The multi-sector coalition is also requesting that Congress extend the tax credit for alternative fuel infrastructure and revive the tax credit for domestic clean energy manufacturing, extend and modify the EV tax credit to ensure broad consumer accessibility, and provide a direct pay option for each of these credits to maximize their utilization by the broadest range of stakeholders.

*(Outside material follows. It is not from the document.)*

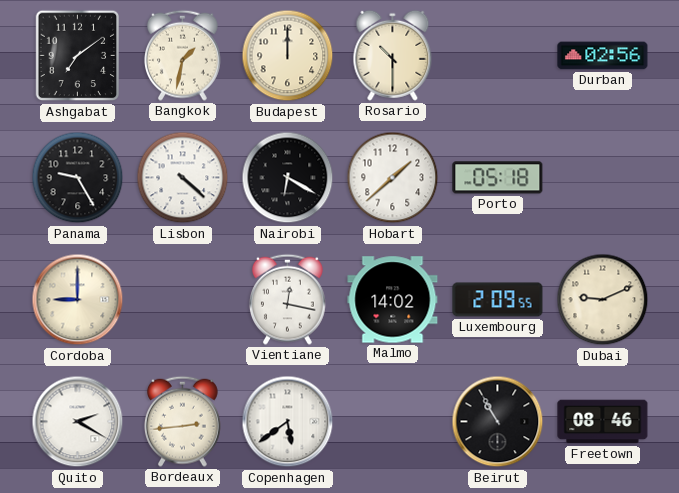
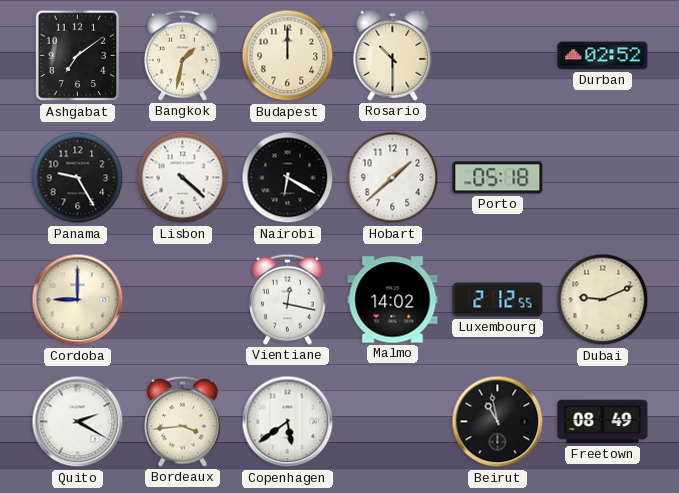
Durban: 02:56 -> 02:52
Luxembourg: 2:09 -> 2:12
Bordeaux: 2:44 -> 3:44
Beirut: 10:55 -> 10:58
Freetown: 08:46 -> 08:49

“Congress can play a critical role to help accelerate our economic recovery, put people back to work, and lay the foundation for a cleaner, healthier and more prosperous future. We continue to experience a rise in extreme weather disasters, with scientists around the world sounding the alarm that we are almost out of time to avoid the most catastrophic impacts of climate change,” the coalition said. Environmental justice communities have borne disproportionate public health impacts from a legacy of fossil fuel-dependent electricity production, they noted.

The ITC provides consumers with a 26% credit for solar and energy storage systems in 2020, before it steps down to 22% in 2021 and expires for residential systems in 2022. For commercial systems, the ITC drops to 10% in 2022.